Sebelum bersembahyang  akan membersihkan raga dan jiwa dengan jalan mandi suci dan berpuasa sekuatnya dan selama itu berusaha supaya berpikiran baik, menghindari perkataan dan perbuatan kotor. Biasanya juga dibarengi dengan mengurangi tidur dengan jalan : tidur hanya sekali sehari yaitu sesudah jam 12.00 malam dan bangun sebelum matahari terbit. Konsumsi makanannya secukupnya saja dengan lebih banyak sayur dan buah, sedikit nasi; daging dihindari atau sedikit saja.Minum air putih.

Melakukan pekerjaan atau mencari nafkah yang rajin dan dengan jalan yang baik, senang menolong sesama, menjaga kebersihan diri, rumah, lingkungan dan turut melestarikan alam. Dalam kehidupan sehari-hari selalu menjaga keseimbangan keperluan duniawi dan spiritual.

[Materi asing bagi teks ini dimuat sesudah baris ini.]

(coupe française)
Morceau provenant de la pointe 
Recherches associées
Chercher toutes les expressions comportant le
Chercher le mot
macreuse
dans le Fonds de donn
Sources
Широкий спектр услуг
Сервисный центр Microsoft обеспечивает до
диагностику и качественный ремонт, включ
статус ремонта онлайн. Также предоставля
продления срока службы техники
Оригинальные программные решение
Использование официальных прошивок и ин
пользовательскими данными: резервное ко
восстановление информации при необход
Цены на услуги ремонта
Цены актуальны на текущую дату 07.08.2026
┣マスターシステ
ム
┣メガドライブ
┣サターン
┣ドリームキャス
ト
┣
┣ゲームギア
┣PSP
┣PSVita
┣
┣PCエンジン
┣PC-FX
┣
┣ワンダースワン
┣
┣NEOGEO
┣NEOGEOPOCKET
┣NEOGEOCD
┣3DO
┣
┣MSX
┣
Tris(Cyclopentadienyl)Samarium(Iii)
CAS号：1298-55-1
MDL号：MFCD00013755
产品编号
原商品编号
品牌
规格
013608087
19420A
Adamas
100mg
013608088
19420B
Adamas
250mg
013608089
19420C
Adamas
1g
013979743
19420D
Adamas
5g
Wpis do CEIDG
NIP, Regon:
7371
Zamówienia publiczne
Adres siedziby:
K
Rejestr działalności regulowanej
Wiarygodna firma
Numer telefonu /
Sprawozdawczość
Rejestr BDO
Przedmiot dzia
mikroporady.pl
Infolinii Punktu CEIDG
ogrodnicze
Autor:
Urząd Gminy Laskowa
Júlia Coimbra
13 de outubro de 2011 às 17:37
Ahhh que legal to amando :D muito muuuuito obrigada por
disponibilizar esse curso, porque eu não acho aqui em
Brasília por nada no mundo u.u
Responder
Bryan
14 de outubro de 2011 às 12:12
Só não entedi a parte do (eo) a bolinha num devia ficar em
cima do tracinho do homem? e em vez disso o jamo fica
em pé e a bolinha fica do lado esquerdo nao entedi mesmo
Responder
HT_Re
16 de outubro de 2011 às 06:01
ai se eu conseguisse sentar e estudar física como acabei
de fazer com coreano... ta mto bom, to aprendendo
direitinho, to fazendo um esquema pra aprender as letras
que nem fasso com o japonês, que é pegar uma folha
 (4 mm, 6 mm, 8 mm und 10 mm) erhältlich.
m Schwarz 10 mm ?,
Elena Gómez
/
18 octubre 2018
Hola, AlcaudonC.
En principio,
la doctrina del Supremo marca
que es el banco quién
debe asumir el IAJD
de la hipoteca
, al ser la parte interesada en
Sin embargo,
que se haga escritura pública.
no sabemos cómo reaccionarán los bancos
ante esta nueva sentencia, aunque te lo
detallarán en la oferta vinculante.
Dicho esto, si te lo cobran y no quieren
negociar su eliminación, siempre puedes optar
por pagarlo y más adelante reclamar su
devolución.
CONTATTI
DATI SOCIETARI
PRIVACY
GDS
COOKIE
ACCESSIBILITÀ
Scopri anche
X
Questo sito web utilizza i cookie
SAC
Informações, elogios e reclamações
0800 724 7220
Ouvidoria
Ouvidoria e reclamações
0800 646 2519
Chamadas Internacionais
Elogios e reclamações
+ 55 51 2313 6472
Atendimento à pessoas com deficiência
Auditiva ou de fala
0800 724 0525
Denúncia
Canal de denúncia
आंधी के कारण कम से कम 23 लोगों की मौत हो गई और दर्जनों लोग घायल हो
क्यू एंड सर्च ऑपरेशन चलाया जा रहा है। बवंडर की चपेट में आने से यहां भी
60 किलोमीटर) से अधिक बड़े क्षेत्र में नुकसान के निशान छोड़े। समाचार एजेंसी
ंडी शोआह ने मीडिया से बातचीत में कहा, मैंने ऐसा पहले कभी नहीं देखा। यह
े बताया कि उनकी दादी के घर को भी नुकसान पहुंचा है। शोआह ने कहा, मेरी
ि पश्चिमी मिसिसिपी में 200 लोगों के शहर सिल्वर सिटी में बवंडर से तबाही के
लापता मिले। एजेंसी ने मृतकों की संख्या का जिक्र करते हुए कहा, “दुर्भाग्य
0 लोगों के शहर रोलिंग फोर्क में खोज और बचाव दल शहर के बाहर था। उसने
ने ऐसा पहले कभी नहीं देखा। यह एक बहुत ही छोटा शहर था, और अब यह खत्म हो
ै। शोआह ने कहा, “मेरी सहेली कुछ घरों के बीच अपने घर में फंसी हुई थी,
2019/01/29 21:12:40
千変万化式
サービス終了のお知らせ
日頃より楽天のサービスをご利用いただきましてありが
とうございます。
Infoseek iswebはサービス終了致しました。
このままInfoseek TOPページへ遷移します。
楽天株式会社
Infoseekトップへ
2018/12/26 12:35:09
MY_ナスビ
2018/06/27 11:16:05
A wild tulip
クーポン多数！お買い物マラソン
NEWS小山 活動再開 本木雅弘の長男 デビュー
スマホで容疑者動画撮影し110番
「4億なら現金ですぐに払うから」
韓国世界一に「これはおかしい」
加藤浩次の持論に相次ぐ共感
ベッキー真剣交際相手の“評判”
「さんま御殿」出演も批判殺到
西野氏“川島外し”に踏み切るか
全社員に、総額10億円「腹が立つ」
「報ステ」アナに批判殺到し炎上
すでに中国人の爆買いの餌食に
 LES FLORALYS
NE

Selama bulan Suro, laku tirakat akan lebih kencang artinya lebih banyak melakukan tirakat. Ini bulan suci, waktu yang sangat baik untuk membersihkan diri lahir batin dan mendekatkan diri kepada Gusti ,Sang Pencipta.

Oleh karena itu, pada bulan Suro orang Jawa tradisional tidak melakukan pertemuan atau pesta yang bersifat keduniawian, tidak melakukan upacara perkawinan, membuat rumah baru dsb.

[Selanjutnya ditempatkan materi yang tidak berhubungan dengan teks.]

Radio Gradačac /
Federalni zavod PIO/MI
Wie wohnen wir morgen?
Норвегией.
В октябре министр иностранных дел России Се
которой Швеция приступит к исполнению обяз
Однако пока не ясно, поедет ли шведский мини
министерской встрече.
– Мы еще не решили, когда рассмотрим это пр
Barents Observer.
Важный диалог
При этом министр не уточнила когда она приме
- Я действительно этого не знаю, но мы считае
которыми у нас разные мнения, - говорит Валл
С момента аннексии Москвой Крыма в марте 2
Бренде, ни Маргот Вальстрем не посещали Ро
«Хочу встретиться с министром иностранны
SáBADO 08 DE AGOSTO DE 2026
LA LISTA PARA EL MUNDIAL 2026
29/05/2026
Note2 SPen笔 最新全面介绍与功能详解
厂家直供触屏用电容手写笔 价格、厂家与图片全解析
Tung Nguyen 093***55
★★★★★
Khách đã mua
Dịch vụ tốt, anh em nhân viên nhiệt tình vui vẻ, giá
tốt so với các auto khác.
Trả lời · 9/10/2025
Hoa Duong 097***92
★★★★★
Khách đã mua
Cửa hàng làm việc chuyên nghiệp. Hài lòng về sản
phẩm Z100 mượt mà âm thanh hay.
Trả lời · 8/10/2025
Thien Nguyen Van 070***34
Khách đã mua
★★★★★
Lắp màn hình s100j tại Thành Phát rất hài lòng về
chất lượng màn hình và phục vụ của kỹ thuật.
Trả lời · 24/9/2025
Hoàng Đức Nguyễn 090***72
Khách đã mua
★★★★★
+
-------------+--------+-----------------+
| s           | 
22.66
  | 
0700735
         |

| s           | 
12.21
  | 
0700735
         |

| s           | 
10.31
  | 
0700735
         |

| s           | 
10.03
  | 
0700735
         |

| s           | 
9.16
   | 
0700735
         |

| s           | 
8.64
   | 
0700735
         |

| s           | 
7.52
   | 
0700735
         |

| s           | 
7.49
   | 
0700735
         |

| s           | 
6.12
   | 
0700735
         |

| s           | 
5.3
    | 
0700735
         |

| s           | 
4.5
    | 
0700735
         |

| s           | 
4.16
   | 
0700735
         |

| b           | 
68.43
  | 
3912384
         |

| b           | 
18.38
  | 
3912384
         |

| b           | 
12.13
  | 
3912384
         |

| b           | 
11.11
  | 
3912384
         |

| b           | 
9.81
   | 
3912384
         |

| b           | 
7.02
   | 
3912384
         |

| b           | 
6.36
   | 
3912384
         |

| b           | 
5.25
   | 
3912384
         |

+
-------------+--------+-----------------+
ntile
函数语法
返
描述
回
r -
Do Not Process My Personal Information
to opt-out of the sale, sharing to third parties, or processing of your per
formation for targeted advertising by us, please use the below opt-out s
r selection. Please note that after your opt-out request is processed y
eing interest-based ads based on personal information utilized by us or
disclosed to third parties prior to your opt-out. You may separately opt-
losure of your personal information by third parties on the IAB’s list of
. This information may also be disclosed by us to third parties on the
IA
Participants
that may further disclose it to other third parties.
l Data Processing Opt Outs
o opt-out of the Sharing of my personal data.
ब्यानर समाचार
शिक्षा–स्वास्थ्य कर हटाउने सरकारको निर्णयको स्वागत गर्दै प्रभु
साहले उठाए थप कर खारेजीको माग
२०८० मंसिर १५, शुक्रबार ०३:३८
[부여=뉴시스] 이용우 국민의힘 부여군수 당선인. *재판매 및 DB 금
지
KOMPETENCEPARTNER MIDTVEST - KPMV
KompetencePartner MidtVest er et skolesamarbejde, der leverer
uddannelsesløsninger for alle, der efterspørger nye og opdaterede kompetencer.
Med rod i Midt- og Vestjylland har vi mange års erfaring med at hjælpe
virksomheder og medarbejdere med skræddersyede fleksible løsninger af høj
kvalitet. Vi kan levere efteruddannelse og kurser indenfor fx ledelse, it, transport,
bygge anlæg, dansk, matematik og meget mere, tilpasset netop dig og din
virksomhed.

Bulan Suro dipandang bulan yang baik untuk menobatkan Ratu atau Raja. Bulan Suro juga waktu yang baik untuk mengadakan jamasan- pencucian pusaka seperti keris, tombak, gamelan dsb.

Di beberapa desa , upacara Bersih Desa atau Ruwat Bumi diadakan pada bulan Suro.


Kirab Pusaka

Karaton Surakarta dan Puro Mangkunagaran melakukan Kirab Pusaka pada malam 1 Suro.

Puro Mangkunagaran

Kirab dimulai pada jam 7.00 – tujuh malam pada setiap 1 Suro. (Seperti diketahui kalender Jawa mengikuti sistim rembulan, oleh karena itu hari dan tanggal baru dimulai pukul 6.00 sore ).

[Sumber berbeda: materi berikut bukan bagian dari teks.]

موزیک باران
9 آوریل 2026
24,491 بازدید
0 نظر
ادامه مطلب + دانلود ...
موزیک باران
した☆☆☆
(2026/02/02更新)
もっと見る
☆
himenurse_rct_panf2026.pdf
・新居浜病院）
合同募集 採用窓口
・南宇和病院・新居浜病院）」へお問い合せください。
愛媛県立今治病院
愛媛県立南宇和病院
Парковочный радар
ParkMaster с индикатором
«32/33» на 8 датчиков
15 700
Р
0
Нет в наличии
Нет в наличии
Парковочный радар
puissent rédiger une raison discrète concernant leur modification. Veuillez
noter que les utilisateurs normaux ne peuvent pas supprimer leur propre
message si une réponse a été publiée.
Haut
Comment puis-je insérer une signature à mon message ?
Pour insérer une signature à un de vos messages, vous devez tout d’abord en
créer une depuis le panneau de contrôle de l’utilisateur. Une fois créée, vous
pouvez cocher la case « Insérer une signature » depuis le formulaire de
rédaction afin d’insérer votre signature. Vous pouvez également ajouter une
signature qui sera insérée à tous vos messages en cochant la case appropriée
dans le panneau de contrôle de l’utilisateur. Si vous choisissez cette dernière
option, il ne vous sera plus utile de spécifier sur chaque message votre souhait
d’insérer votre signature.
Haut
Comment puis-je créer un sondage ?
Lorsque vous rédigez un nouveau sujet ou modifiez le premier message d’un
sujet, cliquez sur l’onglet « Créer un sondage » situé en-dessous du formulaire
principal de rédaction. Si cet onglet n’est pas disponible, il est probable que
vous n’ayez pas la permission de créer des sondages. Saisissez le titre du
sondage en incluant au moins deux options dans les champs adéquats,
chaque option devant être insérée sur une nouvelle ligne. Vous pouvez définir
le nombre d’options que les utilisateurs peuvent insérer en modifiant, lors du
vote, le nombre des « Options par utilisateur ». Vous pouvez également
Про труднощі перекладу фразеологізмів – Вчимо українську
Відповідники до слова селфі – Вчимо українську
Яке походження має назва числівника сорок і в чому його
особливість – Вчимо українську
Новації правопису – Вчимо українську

Pada pelaksanaan kirab, beberapa pusaka andalan milik Puro Mangkunagaran dibawa kirab oleh para abdidalem, dikawal oleh beberapa petinggi Puro , anggota trah dan diikuti banyak pengikut.

Pusaka-pusaka yang dikirab antara lain Kanjeng Kyai Tambur, Kanjeng Kyai Poh Jenggi dan pusaka-pusaka lain yang langsung ditunjuk oleh Sri Mangkoenagoro IX. Rute kirab adalah berjalan kaki mengelilingi tembok Puro sebelah luar. Setelah selesai kirab, pusaka-pusaka tersebut ditempatkan kembali dengan khidmad ditempatnya semula.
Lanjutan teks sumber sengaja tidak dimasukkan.